(Source records)
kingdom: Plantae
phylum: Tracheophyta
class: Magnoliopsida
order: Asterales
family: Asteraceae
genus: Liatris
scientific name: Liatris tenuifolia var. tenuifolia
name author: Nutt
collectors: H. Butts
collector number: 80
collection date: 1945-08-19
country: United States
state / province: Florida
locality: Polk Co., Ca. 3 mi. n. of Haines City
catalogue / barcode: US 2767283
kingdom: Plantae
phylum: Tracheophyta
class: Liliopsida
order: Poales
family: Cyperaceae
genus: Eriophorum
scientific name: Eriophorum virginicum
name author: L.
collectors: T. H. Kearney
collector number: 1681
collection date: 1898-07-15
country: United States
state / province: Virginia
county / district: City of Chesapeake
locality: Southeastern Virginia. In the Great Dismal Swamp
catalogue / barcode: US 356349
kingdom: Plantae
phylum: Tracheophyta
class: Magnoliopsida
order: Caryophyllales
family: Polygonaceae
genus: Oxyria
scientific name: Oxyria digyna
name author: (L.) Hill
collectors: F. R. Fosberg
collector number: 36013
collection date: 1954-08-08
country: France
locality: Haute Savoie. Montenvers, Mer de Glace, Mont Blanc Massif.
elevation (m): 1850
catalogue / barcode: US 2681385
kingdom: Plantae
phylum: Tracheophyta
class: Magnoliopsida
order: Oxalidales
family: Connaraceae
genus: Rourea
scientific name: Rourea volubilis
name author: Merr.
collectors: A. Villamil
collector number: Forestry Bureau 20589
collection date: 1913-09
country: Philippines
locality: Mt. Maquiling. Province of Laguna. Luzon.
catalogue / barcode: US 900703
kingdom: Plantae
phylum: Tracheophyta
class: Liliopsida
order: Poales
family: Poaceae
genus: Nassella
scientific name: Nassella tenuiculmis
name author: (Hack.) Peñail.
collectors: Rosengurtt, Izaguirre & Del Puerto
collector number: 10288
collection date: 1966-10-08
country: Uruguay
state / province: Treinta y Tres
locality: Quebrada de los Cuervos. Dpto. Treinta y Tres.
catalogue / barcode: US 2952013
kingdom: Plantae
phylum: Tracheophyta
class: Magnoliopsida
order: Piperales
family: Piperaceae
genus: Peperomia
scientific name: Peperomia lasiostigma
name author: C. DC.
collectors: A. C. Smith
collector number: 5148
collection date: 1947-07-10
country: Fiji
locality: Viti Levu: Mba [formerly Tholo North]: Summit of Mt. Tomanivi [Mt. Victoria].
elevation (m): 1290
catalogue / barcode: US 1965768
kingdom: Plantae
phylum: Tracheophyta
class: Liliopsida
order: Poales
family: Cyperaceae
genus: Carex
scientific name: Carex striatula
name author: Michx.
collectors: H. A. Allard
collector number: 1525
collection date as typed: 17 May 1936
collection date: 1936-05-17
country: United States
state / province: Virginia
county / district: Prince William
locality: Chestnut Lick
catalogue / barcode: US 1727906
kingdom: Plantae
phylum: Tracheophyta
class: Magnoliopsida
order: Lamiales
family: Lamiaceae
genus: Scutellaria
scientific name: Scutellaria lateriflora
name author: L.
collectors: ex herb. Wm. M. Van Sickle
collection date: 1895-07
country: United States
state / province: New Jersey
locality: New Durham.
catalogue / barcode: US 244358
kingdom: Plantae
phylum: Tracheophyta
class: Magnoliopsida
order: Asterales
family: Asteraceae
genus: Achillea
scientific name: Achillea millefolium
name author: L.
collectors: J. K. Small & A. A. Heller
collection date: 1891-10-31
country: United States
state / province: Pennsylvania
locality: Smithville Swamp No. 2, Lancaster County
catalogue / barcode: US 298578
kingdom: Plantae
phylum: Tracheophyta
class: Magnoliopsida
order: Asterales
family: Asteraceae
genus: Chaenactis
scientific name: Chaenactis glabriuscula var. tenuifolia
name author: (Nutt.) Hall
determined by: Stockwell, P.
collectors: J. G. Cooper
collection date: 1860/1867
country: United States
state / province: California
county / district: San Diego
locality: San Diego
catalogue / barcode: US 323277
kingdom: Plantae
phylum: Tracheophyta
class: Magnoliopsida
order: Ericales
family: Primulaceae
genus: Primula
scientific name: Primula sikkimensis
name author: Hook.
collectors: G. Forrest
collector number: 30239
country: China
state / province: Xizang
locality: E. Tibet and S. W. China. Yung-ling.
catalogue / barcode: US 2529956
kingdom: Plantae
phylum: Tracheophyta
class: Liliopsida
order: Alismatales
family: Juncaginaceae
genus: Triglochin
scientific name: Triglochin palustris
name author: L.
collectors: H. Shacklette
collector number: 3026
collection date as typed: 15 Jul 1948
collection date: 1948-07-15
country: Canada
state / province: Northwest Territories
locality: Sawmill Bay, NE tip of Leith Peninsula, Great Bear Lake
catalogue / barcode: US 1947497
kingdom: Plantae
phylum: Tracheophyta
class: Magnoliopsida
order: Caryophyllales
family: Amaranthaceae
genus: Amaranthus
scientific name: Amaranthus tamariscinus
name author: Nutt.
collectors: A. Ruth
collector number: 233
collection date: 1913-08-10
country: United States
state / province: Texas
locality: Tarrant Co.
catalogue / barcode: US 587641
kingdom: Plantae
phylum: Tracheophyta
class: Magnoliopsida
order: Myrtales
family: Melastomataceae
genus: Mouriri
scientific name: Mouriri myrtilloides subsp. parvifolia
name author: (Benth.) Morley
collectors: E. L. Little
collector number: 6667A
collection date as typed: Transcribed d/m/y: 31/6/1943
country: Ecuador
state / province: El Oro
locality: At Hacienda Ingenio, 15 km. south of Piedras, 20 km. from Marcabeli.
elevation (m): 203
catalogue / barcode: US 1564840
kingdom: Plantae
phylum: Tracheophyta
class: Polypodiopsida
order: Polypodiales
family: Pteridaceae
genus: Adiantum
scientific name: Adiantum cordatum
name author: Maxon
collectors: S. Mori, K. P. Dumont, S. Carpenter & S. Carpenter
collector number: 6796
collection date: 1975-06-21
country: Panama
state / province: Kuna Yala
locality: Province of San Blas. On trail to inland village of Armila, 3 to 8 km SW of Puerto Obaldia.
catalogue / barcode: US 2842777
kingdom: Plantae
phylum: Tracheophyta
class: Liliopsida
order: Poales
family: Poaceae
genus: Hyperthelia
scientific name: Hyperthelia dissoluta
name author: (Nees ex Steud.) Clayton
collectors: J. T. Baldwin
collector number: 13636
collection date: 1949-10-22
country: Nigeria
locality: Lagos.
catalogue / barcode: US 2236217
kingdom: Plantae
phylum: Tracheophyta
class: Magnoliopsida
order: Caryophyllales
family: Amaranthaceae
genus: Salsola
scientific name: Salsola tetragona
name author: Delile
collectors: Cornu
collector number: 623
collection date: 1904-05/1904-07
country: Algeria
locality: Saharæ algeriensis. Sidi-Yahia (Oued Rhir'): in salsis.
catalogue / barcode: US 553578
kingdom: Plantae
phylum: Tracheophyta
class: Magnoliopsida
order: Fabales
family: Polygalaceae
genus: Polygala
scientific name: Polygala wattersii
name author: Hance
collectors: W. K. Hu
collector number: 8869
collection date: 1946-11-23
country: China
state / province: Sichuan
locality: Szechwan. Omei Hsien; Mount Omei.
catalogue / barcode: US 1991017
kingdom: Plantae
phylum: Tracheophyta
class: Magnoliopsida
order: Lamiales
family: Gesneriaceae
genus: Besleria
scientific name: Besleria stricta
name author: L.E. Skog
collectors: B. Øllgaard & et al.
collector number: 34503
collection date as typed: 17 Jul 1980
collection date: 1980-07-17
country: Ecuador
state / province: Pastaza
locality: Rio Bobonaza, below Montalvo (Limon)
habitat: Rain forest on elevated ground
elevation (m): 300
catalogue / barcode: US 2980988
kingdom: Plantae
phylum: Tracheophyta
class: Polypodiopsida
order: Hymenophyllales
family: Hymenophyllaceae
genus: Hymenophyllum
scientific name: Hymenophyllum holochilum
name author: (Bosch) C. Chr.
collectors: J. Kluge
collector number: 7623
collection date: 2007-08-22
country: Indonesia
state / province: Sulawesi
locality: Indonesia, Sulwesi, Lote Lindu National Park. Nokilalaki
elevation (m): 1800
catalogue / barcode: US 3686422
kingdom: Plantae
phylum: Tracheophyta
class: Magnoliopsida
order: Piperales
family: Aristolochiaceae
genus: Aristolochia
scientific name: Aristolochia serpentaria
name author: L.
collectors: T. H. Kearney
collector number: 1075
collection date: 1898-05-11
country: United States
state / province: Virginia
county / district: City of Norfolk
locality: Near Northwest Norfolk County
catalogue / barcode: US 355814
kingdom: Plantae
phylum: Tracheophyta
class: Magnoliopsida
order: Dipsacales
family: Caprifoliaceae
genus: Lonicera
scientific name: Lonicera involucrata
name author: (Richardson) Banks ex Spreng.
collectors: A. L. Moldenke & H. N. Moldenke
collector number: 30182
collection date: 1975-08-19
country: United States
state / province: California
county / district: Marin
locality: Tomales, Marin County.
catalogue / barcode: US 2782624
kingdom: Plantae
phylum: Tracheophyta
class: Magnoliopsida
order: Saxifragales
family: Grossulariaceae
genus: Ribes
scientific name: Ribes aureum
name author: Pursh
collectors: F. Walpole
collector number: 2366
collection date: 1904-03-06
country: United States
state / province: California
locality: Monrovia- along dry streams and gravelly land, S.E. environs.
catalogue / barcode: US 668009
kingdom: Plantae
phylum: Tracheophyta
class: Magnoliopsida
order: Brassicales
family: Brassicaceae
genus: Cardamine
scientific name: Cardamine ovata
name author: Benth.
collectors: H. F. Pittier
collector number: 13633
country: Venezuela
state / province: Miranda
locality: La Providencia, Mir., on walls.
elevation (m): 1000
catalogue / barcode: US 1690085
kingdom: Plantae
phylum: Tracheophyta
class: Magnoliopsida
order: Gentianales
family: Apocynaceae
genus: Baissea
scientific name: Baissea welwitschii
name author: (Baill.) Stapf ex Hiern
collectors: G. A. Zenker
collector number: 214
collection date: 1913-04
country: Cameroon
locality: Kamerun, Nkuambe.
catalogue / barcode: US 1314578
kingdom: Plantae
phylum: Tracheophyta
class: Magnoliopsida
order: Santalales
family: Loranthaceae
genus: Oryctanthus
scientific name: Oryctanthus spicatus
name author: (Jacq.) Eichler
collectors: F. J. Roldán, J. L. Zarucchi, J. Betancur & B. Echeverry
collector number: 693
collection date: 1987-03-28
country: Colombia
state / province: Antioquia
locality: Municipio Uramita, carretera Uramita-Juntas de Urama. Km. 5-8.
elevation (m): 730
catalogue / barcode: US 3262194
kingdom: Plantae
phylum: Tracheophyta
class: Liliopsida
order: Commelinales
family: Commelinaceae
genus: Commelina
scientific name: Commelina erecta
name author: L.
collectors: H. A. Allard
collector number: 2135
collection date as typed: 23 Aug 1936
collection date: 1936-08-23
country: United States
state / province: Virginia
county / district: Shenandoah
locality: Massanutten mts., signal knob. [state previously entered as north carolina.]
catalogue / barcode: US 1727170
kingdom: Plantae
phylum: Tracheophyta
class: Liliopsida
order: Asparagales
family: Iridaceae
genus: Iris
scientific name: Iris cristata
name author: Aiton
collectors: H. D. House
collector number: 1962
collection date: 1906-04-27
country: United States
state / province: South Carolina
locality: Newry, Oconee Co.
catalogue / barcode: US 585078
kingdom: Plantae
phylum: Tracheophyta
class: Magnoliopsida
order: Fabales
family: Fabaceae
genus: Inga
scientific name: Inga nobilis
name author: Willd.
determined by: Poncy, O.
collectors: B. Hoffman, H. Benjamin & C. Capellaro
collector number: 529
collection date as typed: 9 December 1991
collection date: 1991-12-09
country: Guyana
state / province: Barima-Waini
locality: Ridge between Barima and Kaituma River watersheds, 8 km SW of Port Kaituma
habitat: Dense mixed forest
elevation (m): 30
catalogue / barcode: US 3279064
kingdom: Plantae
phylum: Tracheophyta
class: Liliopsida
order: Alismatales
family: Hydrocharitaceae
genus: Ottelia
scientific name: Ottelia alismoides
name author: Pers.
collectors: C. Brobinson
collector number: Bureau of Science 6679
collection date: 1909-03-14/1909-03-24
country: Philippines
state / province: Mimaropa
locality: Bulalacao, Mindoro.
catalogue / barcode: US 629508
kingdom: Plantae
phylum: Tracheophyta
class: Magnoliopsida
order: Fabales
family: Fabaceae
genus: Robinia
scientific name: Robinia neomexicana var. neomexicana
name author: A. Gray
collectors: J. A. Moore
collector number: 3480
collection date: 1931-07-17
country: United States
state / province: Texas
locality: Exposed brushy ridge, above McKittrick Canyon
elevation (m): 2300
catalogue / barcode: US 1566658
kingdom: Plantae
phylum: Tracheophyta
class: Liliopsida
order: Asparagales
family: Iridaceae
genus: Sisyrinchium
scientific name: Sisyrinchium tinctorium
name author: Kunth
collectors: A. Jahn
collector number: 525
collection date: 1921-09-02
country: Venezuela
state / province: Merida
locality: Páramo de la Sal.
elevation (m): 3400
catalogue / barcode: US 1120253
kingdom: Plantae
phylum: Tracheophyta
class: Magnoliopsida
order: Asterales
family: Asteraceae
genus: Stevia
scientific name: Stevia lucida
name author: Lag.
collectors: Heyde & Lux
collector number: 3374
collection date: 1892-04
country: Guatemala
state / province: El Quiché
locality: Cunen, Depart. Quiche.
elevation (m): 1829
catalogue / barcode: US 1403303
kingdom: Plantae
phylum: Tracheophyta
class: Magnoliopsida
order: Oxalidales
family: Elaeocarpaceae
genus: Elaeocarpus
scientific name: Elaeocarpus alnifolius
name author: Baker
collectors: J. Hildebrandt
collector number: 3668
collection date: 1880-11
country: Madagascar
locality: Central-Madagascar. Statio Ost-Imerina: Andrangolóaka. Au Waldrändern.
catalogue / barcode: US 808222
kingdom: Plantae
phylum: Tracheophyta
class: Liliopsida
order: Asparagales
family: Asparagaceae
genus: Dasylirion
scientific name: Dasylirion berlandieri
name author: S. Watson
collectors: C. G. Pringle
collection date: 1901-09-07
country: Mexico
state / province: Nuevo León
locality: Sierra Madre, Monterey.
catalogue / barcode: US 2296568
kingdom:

■ **Task**
Reproduce verbatim the lines of the material above, starting with its first line and continuing through the line that contains "collection date: 1954-08-08", with both ends included.

■ **Expected answer**
kingdom: Plantae
phylum: Tracheophyta
class: Magnoliopsida
order: Asterales
family: Asteraceae
genus: Liatris
scientific name: Liatris tenuifolia var. tenuifolia
name author: Nutt
collectors: H. Butts
collector number: 80
collection date: 1945-08-19
country: United States
state / province: Florida
locality: Polk Co., Ca. 3 mi. n. of Haines City
catalogue / barcode: US 2767283
kingdom: Plantae
phylum: Tracheophyta
class: Liliopsida
order: Poales
family: Cyperaceae
genus: Eriophorum
scientific name: Eriophorum virginicum
name author: L.
collectors: T. H. Kearney
collector number: 1681
collection date: 1898-07-15
country: United States
state / province: Virginia
county / district: City of Chesapeake
locality: Southeastern Virginia. In the Great Dismal Swamp
catalogue / barcode: US 356349
kingdom: Plantae
phylum: Tracheophyta
class: Magnoliopsida
order: Caryophyllales
family: Polygonaceae
genus: Oxyria
scientific name: Oxyria digyna
name author: (L.) Hill
collectors: F. R. Fosberg
collector number: 36013
collection date: 1954-08-08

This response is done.